Two people who act just like each other can't . . . they don't . . . they're not compatible. As a daughter of Aphrodite, Piper McLean knows for certain that when it comes to love opposites attract. She and Jason are together. Percy and Annabeth are. Leo and Calypso are. Frankly, (did you see what she did there?) the only couple on the Argo II who acted like each other were Hazel and Frank.
People, she knows, are each half of a heart — they need to find their other half to complete their soul. That was what Prometheus was thinking when he made both men and women, right? (She's not very sure — it, ironically, was never her best subject. She didn't care much for the theories of the study, but the myths) Men and women complete each other. And really, it doesn't even have to be men and women, if you take Nico and Will for an example. There just is that one person in the world who will complete somebody else.

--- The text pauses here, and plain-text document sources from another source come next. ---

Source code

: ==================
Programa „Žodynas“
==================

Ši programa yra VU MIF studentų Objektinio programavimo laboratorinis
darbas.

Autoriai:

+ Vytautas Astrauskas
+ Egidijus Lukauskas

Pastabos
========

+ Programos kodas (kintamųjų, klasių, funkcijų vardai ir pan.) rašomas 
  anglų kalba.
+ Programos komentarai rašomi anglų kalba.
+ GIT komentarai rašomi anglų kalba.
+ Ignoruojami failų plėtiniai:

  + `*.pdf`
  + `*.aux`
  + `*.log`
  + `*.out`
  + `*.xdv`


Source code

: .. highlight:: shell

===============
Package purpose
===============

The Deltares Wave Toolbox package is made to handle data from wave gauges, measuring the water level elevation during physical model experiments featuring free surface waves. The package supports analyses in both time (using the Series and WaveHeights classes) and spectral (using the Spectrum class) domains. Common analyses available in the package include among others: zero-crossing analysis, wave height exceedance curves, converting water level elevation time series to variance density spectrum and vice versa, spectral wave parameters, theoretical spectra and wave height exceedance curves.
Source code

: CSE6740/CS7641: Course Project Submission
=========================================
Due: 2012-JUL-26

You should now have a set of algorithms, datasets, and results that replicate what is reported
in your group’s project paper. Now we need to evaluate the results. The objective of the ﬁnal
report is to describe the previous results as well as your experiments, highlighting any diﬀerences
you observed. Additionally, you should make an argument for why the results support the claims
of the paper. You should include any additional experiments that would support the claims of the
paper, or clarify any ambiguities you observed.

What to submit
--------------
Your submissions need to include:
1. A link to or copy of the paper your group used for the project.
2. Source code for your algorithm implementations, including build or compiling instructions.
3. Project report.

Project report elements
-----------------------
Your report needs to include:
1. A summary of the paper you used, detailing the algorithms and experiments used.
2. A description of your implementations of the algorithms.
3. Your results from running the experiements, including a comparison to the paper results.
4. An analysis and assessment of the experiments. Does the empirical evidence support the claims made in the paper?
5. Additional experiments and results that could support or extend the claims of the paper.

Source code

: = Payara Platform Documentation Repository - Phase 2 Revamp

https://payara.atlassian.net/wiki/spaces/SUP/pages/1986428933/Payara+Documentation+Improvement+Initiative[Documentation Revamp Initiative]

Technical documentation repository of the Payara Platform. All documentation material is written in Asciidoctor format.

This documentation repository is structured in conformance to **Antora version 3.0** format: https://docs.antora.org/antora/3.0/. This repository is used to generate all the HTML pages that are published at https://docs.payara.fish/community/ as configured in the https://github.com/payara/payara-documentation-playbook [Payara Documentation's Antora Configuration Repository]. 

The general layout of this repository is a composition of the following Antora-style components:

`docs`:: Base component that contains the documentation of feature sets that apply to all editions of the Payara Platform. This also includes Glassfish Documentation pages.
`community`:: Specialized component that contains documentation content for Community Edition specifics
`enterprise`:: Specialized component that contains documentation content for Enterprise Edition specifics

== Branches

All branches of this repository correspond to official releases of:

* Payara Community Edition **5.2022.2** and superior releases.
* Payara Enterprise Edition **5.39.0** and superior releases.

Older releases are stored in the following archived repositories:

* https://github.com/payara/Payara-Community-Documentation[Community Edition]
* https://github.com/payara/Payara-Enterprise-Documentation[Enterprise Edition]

But of course, more often than not, things happen; car accidents and over-drinking and abortion. A person's soul will still search for it's mate, but it won't find it. So it settles for the next best thing — another half-heart that's missing a piece.
Love is complicated, Piper has learned, but she knows the logic of it — or rather, the lack thereof. There's a reason Annabeth and the rest of Athena's kids don't get love.
They're logicians, mathematicians, scientists. To them, everything has to have a rational answer. Even a feeling like love. But love isn't rational — it's magic, not the Hecate kind, but the kind which you read about it fairy tales. The kind of love which you find in the inappropriate books you read under the covers when nobody is in the house anyways, just for the thrill of it.
Love can't be measured or weighed or tamed. It's a part of human nature, one created with Chaos in the beginning of time. Love isn't an emotion, it's a force of nature.